Should be no issue since this is a Kontakt instrument.
I would open native access, change default data folder to your ssd, uninstall hammer Smith pro then reinstall it. You can also try a repair in NA.

This is assuming it's installed with Native Access.
If not uninstall download install then repair in Native Access, e.g. tell it where to look for the folder.


----------



## ulrichburke2 (May 22, 2022)

Dear bluepalmtree.
DON'T WRITE ANYTHING ELSE TO THE HARD DRIVE!! When you delete stuff, it does NOT get erased from the hard drive. What happens is a special character gets stuck on the front of its name, telling the system it can overwrite that space. THE FILES ARE STILL THERE!!

If you've not emptied the trash yet....

Open the Trash Bin by clicking on its icon.
Locate the lost or deleted files that you wish to restore.
Right-click on the selected file or folder.
Choose Put Back to restore deleted files on Mac to its original location.
I'm NOT a Mac total expert but I would think you could select all the files and put them back en masse.
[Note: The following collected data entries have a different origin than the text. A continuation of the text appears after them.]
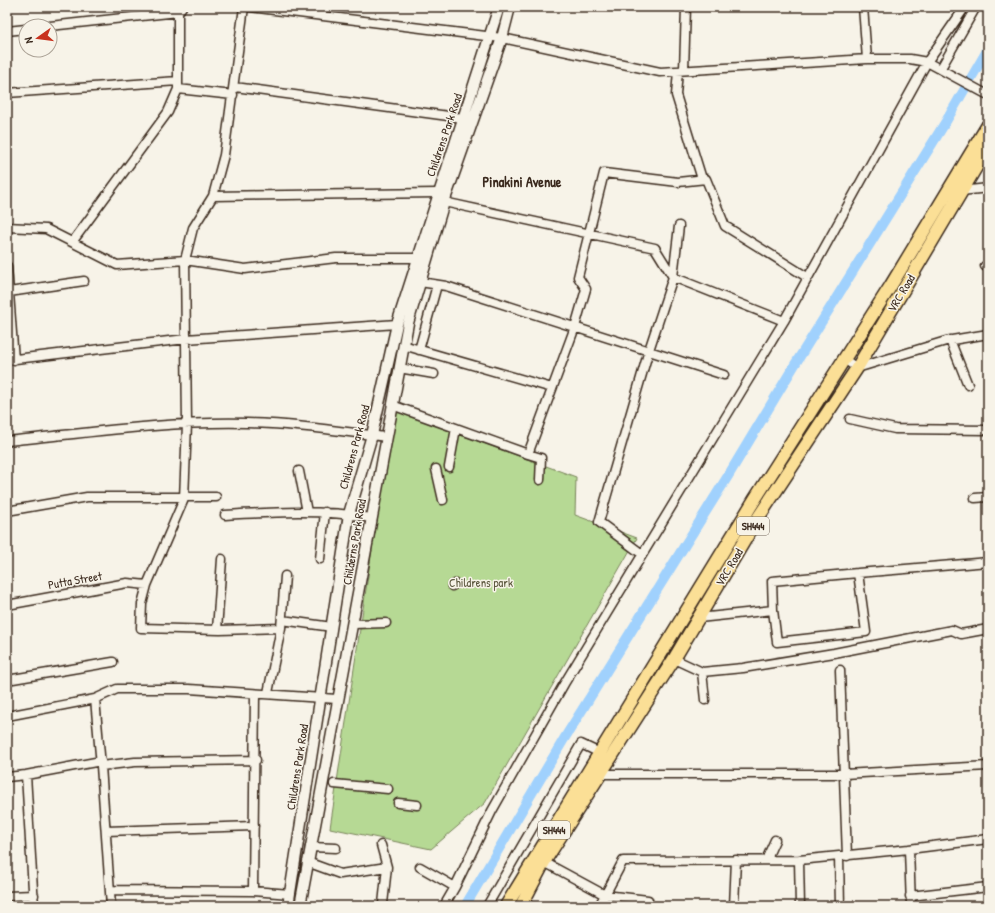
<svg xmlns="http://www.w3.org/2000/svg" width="995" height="913" viewBox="0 0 995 913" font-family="'Patrick Hand',sans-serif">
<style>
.green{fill:#b6d994;stroke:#788259}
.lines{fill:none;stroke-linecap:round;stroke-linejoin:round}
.canal{stroke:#a0d1fd;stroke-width:10}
.minor-casing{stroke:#3b2a1e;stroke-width:11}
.tertiary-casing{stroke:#3b2a1e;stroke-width:13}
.primary-casing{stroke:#3b2a1e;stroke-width:15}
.minor{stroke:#f7f3e8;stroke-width:8}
.tertiary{stroke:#f7f3e8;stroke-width:10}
.primary{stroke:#fbdf96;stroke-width:12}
.labels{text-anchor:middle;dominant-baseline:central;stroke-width:3;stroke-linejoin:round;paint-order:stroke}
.shield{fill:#f7f3e8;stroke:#73665b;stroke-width:1}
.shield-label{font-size:11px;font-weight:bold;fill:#3b2a1e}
.street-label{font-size:12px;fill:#3b2a1e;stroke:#f7f3e8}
.park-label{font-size:12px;fill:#5a563c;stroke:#f7f3e8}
.quarter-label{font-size:14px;font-weight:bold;fill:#3b2a1e;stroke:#f7f3e8}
</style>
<rect width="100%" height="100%" fill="#f7f3e8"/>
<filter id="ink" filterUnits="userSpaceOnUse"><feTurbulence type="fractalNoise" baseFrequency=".025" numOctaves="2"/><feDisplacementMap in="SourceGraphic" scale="8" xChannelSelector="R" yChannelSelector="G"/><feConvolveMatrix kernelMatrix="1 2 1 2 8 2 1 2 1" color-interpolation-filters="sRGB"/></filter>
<g filter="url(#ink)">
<path class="green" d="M393,410L576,477L575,515L637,538L485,803L431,849L330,828Z"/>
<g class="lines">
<path class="canal" d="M465,906L564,739L728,476L794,366L945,123L988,49"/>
<g class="minor-casing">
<path id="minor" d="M244,7L224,155L213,196L193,228L185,260L187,424L184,499L147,585L142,604L141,628L220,630L281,628L268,693
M250,7L502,38L660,72L867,59H910L927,62L988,95
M863,7L867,59
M50,26L178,12L182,7
M7,31L26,29
M941,68L976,7
M684,70L686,7
M678,71L676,95L702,179
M235,87L463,118
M178,89L233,95
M7,93L178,81
M961,191L988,188
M213,196L438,193
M444,202L655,248L673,277L649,350L599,522L642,554
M679,226L673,277L784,321
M7,227L46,229L117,265L185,260L245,269L336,258H417
M73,241L168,112L178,89V12
M7,266L14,360
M985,266H988
M420,282L446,286L724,375
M9,292L84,281
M950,340L968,385
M403,345L552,388
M419,350L437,285
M844,359L857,368L946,341L988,334
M7,360L186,339L397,324
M399,368L434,374
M392,405L528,454L575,327L586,289L578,277L604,173L678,182L706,179L725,226L807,277
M850,419L895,429L988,430
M7,441C87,433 167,421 247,423C293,424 340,431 386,437
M528,454L541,458L540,480
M449,467L456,428
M436,469L443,500
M299,471L307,512
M975,498L988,497
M7,511L87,497H216
M225,515C274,512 323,509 371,518
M320,559L325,512
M452,586L455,584
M7,605L127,583L147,585
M773,610L772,581L858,573
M699,618L773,610L777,642L866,632L858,573L988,562
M282,620L332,627
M353,624L386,623
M281,628L285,576
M217,630L222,559
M674,659L702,672L743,668L834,653L952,630L961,634L988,629
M840,670L847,856
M702,672L705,700
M7,680L113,662
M95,699L101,766L111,906
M7,716L95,699L117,689H189L337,699
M101,766L135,762L256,760
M599,774H844L988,766
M26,775L34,906
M7,777L26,775L101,761
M334,784L388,789
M398,803L417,805
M106,831L254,826
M381,845L387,867L383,904
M310,847L336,848
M909,849L988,839
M839,856L840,906
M766,860L775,840
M799,860L800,906
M307,862L340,874L387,867
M544,862L605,895L623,861L799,860L909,849L911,906
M420,867L455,887
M111,890L253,891L290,894
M253,891L255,694
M7,896L34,895
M910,896L988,887
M444,906L455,887L492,811L564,684L784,321L927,62L965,7
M487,906L581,744L600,753
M599,906L605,895L648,900V906
M734,906L736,860"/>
</g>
<g class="tertiary-casing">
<path id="tertiary" d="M288,906L349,514L372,435L397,324L499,7
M300,906L408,323L444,202L502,38L510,7"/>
</g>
<g class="primary-casing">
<path id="primary" d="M506,906L755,499L890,287L988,125
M521,906L544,862L674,659L756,521L857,368L988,147"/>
</g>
<use href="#minor" class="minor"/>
<use href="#tertiary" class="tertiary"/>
<use href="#primary" class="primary"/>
</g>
</g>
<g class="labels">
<g class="shield">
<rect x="737" y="517" width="32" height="18" rx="3"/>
<rect x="538" y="821" width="32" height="18" rx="3"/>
</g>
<g class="shield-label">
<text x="753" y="526">SH444</text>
<text x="554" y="830">SH444</text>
</g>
<g class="street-label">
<text transform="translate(444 135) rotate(-71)">Childrens Park Road</text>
<text transform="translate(901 293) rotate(-59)">VRC Road</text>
<text transform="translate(354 447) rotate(-75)">Childrens Park Road</text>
<text transform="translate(354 542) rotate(-80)">Childerns Park Road</text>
<text transform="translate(729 567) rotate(-59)">VRC Road</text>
<text transform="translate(75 580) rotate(-10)">Putta Street</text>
<text transform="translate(297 767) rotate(-81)">Childrens Park Road</text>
</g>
<g class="park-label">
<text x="481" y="582">Childrens park</text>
</g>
<g class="quarter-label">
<text x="522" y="181">Pinakini Avenue</text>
</g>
</g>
<rect width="995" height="913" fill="none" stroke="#f7f3e8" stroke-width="24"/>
<rect x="12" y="12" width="971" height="889" fill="none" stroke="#3b2a1e" stroke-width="1.5" filter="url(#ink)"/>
<g transform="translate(38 38) rotate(256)"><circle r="19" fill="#f7f3e8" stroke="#aca397"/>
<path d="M0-3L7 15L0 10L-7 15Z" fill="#c8321e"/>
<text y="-6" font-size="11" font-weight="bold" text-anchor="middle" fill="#3b2a1e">N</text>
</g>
</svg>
Or - there's a Mac undelete program called Disk Drill that's totally safe, I've used it on Macs, I don't have a Mac of my own (well, I've got a PPC one but I rarely use it) I use a PC but Disk Drill's a good piece of kit









Disk Drill - Best Free Mac Data Recovery Software in 2022!


Disk Drill: The best data recovery software for Mac OS X. Recover deleted or lost data from any storage device, iOS and Android. Free scanning.




www.cleverfiles.com





What that does, basically, is finds all the files with the 'you can overwrite me' character on the front and removes the character, thus telling the computer it's not OK to overwrite the files any more. On a PC there's an internal DOS command for this, I've no idea what the equivalent on a MAC would be. That's why I suggested Disk Drill!

How does anyone delete 30 THOUSAND files without at least wondering WHY there's so many unneeded (NOT!!) files lying around!?! Jeez! Thirty, for sure, but thirty THOUSAND!?! That's gotta make a record.... (How can I make a record? I've just deleted all my strings files.....!)

Yours head-scratchingly

Chris.


----------